Die XXXX jährige Erstbeschwerdeführerin spricht fließend Deutsch, absolvierte im Bundesgebiet eine Polytechnische Schule und bereitet sich aktuell auf die Matura vor. Sie verfügt über eine Einstellungszusage als Kellnerin, war ehrenamtlich im XXXX Museum beschäftigt und hat berufspraktische Tage in einem Kindergarten und einer Tierarztpraxis sowie eine Schnupperlehre in einem Schmuckgeschäft absolviert. Die im Alter von XXXX Jahren ins Bundesgebiet eingereiste Erstbeschwerdeführerin hat enge Freundschaften im Bundesgebiet geknüpft und sieht Österreich mittlerweile als ihre Heimat an, demgegenüber hat sie keine Kontakte mehr zu ihrem Herkunftsstaat.

Die Zweitbeschwerdeführerin zeigte sich ebenfalls um die Erlernung der deutschen Sprache bemüht und legte zuletzt eine Deutschprüfung auf dem Niveau A2 ab. Sie verfügt über eine Arbeitsplatzzusage für eine Teilzeitbeschäftigung als Reinigungskraft und hat sich einen Freundes- und Bekanntenkreis in ihrer Wohngemeinde aufgebaut.

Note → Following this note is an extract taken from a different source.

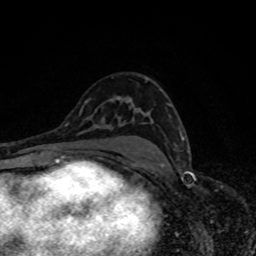
Breast MRI, one axial slice; slice 50 of 80 in the series (ordered by position); cropped to one breast; dynamic contrast-enhanced series, time point 2 of 8 at this slice position (early post-contrast); 1.5 T; TE 4.2 ms, TR 7 ms; 2 mm slice thickness; 256 × 256 image matrix. Female patient.
Structures marked on this image (semi-automatically segmented with operator editing):
- enhancing-tissue mask used for the functional tumour volume (all voxels passing the contrast-enhancement thresholds inside the analysis volume; usually the tumour): bounding box [x1, y1, x2, y2] px = [167, 104, 185, 141]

Die Zweitbeschwerdeführerin befindet sich aufgrund kardiologischer sowie psychischer Erkrankungen (insb. ausgeprägt diffuse Coronarsklerose, essentielle primäre Hypertonie, schwere depressive Episode) in regelmäßiger fachärztlicher und medikamentöser Behandlung.

Aufgrund der seitens der beschwerdeführenden Parteien gesetzten Integrationsschritte, der Verwurzelung der Erstbeschwerdeführerin im Bundesgebiet, sowie des aufrechten Familienlebens zwischen den Beschwerdeführerinnen, würde eine Rückkehrentscheidung einen ungerechtfertigten Eingriff in deren Privat- und Familienleben darstellen.

Die gewillkürte Vertretung zog anlässlich der Beschwerdeverhandlung vom 22.02.2018 nach umfassender Belehrung ihrer Mandanten die Beschwerden hinsichtlich der Spruchpunkte I. und II. der angefochtenen Bescheide vom 10.04.2014, mit welchen die Anträge auf internationalen Schutz sowohl hinsichtlich der Zuerkennung der Flüchtlingseigenschaft (Spruchpunkte I.) als auch hinsichtlich der Zuerkennung des Status der subsidiär Schutzberechtigten in Bezug auf den Herkunftsstaat Russische Föderation (Spruchpunkte II.) jeweils abgewiesen wurden, zurück, womit diese Spruchpunkte in Rechtskraft erwuchsen.

Infolge der Zurückziehung der Beschwerden gegen die Spruchpunkte I. und II. ist gegenständlich lediglich über die Beschwerden gegen Spruchpunkt III. abzusprechen.

2. Beweiswürdigung:

Beweis wurde erhoben durch Einsichtnahme in die Verwaltungsakte der belangten Behörde, Einvernahme der Erstbeschwerdeführerin und der Zweitbeschwerdeführerin im Rahmen der öffentlichen mündlichen Beschwerdeverhandlung vor dem Bundesverwaltungsgericht sowie durch Sichtung der im Laufe des Verfahrens in Vorlage gebrachten bzw. vom Bundesverwaltungsgericht eingeholten Beweismittel.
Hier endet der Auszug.